Dans cette époque où les réseaux sociaux ont transformé la parole publique, où l’insulte se répand en quelques secondes et où la calomnie devient virale avant même que la raison n’ait eu le temps de s’éveiller, une question fondamentale se pose à tout citoyen : faut-il répondre aux attaques personnelles ou observer le silence de la dignité ?
Cette interrogation n’est pas nouvelle. Elle traverse l’histoire de notre civilisation. Mais elle prend aujourd’hui une acuité particulière dans ce monde numérique où la violence verbale s’est affranchie de toute retenue.
Nous sommes les héritiers d’une tradition où la parole est sacrée. Lorsqu’elle est détournée pour blesser ou détruire, elle heurte ce que nous avons de plus précieux : notre honneur. Et face à cette blessure, le désir de réponse est légitime.
Mais prenons garde. La riposte immédiate procède souvent de l’emportement. Or, l’emportement est mauvais conseiller. Combien avons-nous vu d’hommes et de femmes s’enferrer dans des joutes verbales qui n’ont fait qu’amplifier leur préjudice initial ! La violence appelle la violence, et ce cercle infernal ne sert jamais la vérité.

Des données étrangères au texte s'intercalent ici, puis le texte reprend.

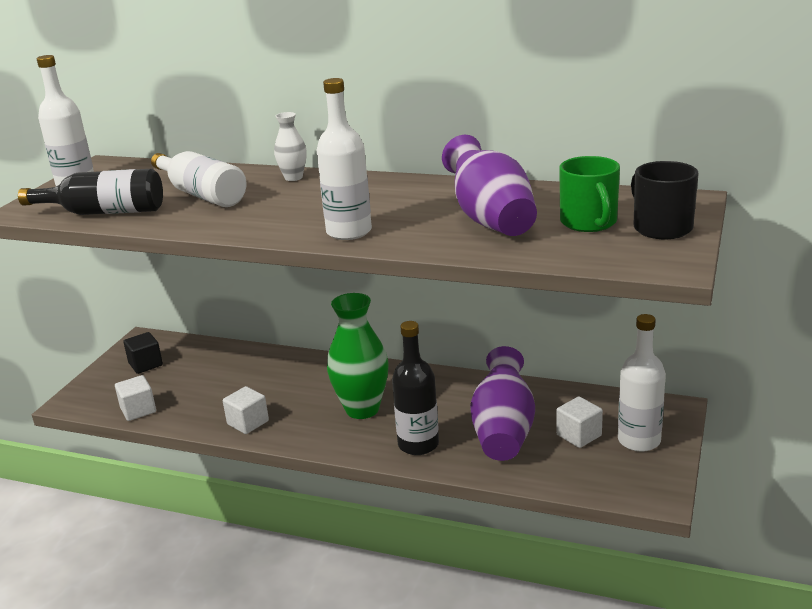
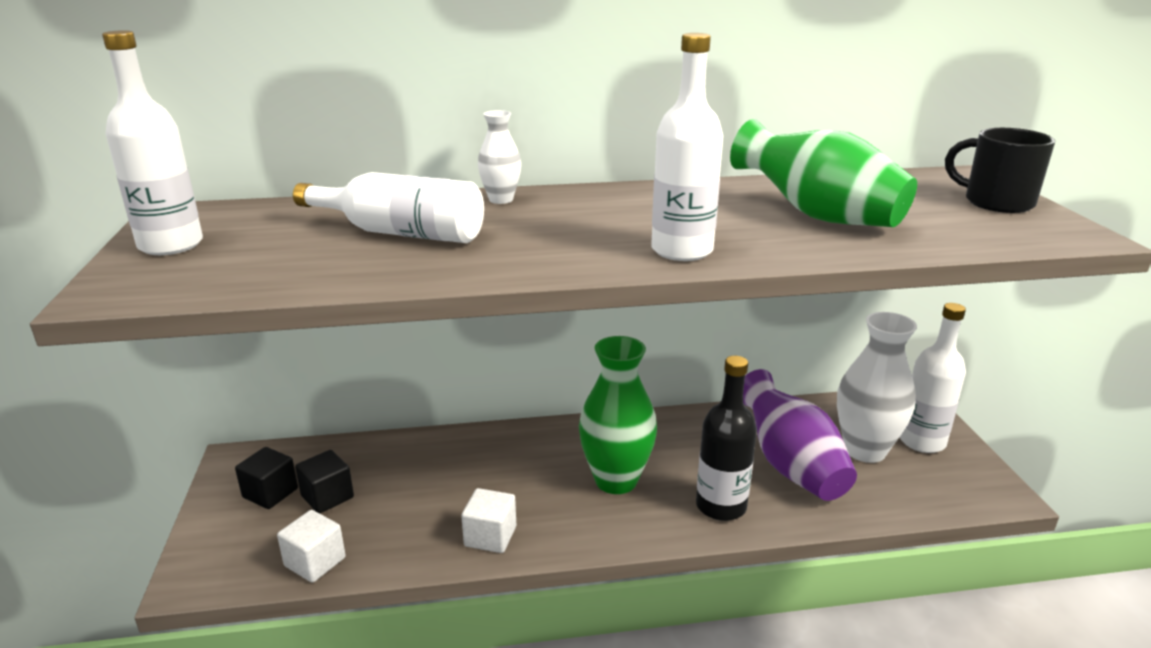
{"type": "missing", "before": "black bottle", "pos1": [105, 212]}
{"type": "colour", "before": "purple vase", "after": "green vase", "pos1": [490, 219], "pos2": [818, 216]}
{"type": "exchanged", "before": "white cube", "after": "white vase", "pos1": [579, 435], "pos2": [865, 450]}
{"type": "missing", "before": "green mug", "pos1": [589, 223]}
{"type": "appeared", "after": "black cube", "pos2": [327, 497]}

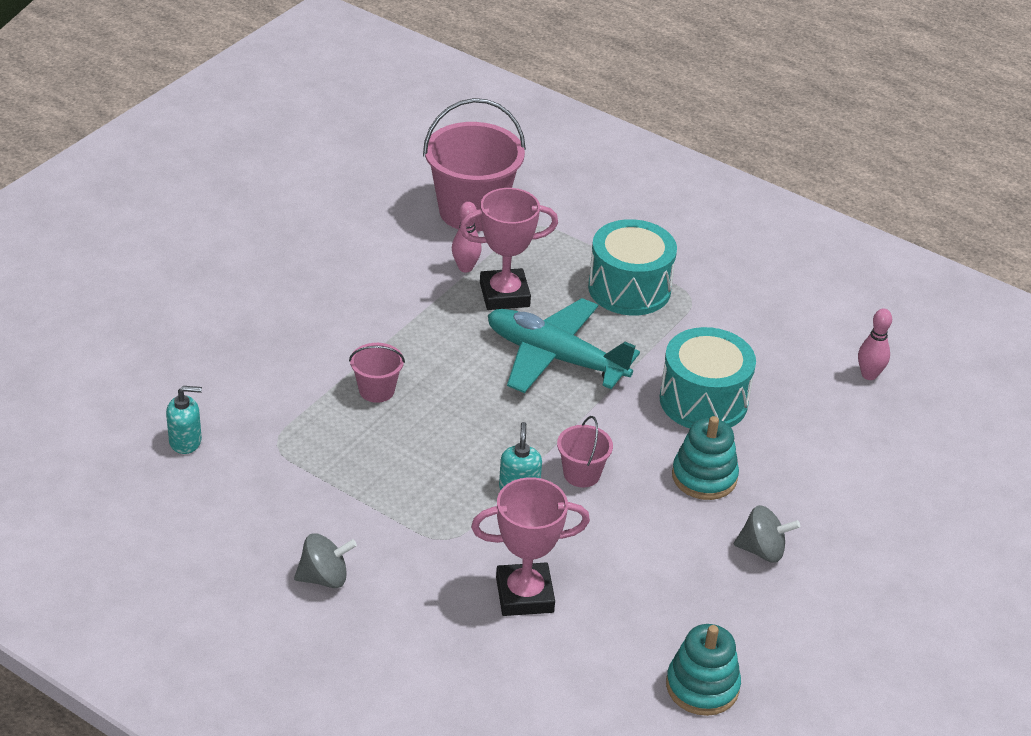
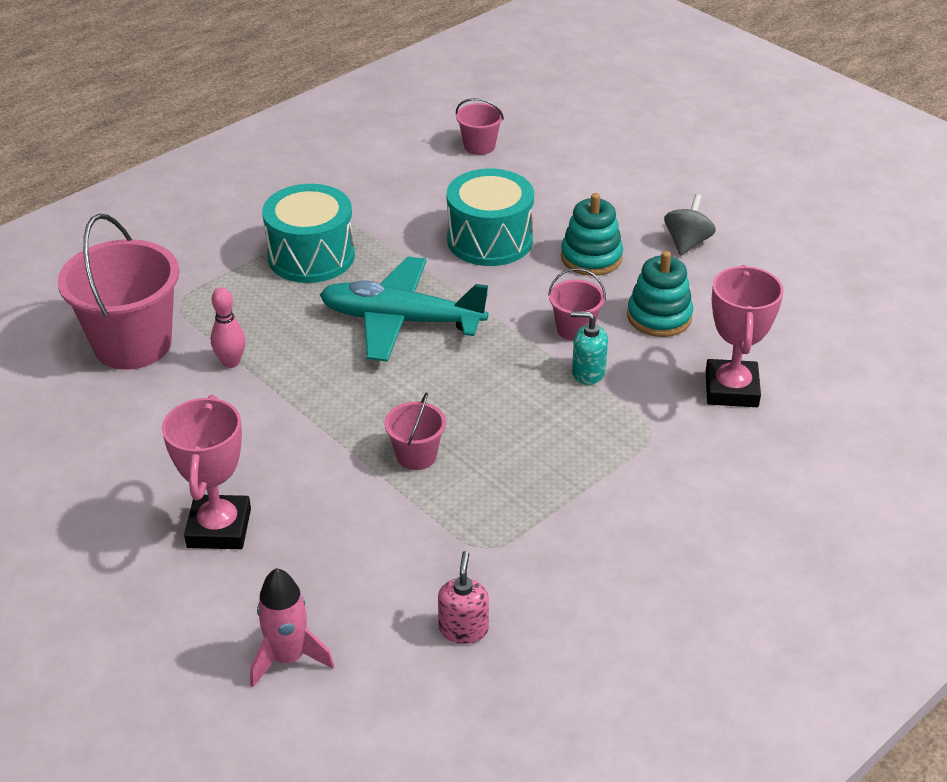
{"type": "colour", "before": "turquoise soap dispenser", "after": "pink soap dispenser", "pos1": [185, 441], "pos2": [463, 629]}
{"type": "missing", "before": "grey spinning top", "pos1": [324, 578]}
{"type": "relocated", "before": "pink trophy", "pos1": [504, 295], "pos2": [219, 528]}
{"type": "spun", "before": "turquoise plane", "pos1": [555, 357], "pos2": [401, 320], "turn": 60}
{"type": "relocated", "before": "turquoise stacking toy", "pos1": [702, 686], "pos2": [659, 317]}
{"type": "exchanged", "before": "pink bowling pin", "after": "pink bucket", "pos1": [869, 375], "pos2": [479, 146]}
{"type": "appeared", "after": "pink rocket", "pos2": [288, 658]}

Le silence a ses vertus. Non pas le silence de la lâcheté ou de la résignation, mais celui de la hauteur. Socrate, face aux accusations qui devaient le conduire à la mort, n’a-t-il pas choisi une forme de silence éloquent ? Non qu’il renonçât à se défendre, mais il refusa d’adopter les méthodes de ses accusateurs.
La vraie question n’est donc pas tant de savoir s’il faut répondre, mais comment répondre. Et surtout, à quel moment.

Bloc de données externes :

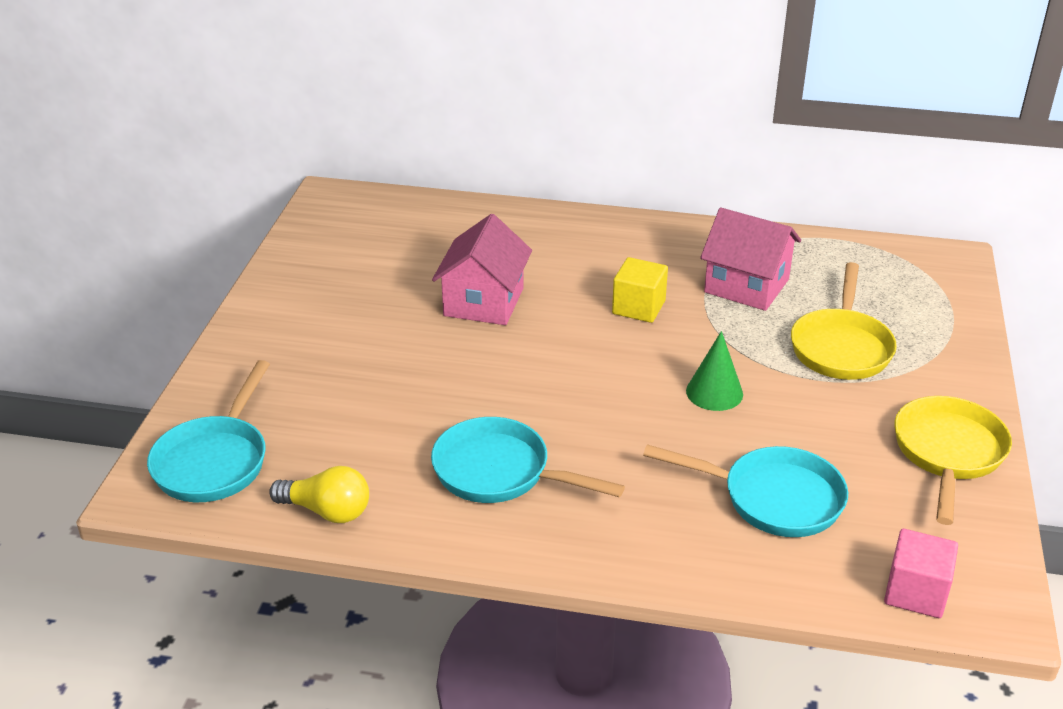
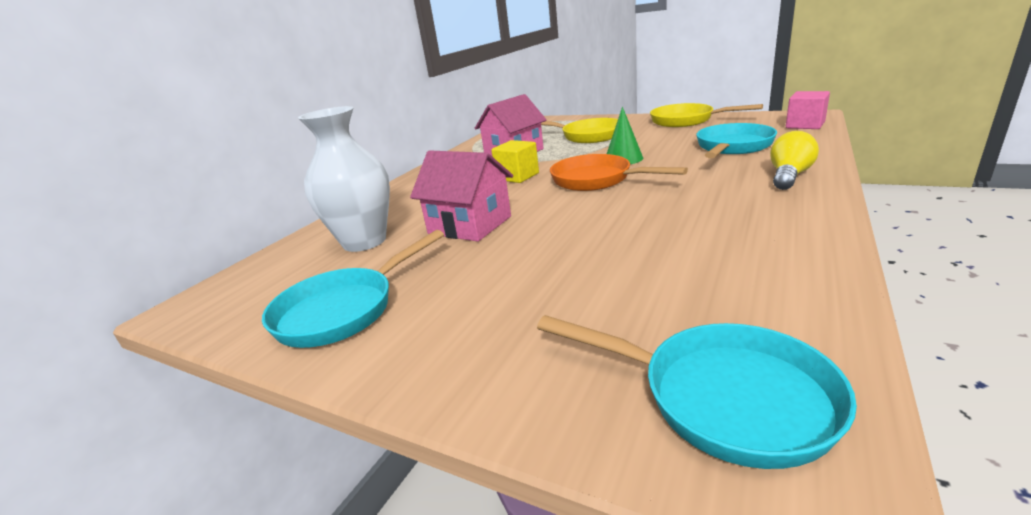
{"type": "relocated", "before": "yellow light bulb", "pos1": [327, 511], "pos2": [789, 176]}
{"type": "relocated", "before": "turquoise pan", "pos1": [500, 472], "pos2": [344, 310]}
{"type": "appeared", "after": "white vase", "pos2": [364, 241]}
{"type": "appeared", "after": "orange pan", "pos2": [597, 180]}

La réponse différée, mesurée, appuyée sur des faits plutôt que sur des émotions, est généralement la plus efficace. Elle suppose ce courage particulier qui consiste à supporter provisoirement l’injustice d’une accusation fausse, pour mieux la réfuter ensuite.
Il faut mettre en tête que la vérité ne s’impose pas par la clameur, mais par la conviction tranquille de celui qui sait où est le droit. Cette conviction peut s’exprimer avec force, avec passion même, mais toujours avec cette retenue qui caractérise les causes justes.
Si vous choisissez de répondre aux attaques infondées dont vous êtes l’objet, faites-le avec la sérénité de celui qui n’a pas à craindre la vérité. Ne vous abaissez jamais au niveau de vos détracteurs. Votre parole doit être celle de la raison, non celle de l’invective.
La justice du temps donne rarement raison aux colporteurs de rumeurs et aux semeurs de haine, car les voix mesurées finissent toujours par emporter…
Alors, oui, il faut parfois répondre – non pour alimenter la polémique, mais pour que triomphe cette valeur cardinale sans laquelle aucune société ne peut vivre : la vérité.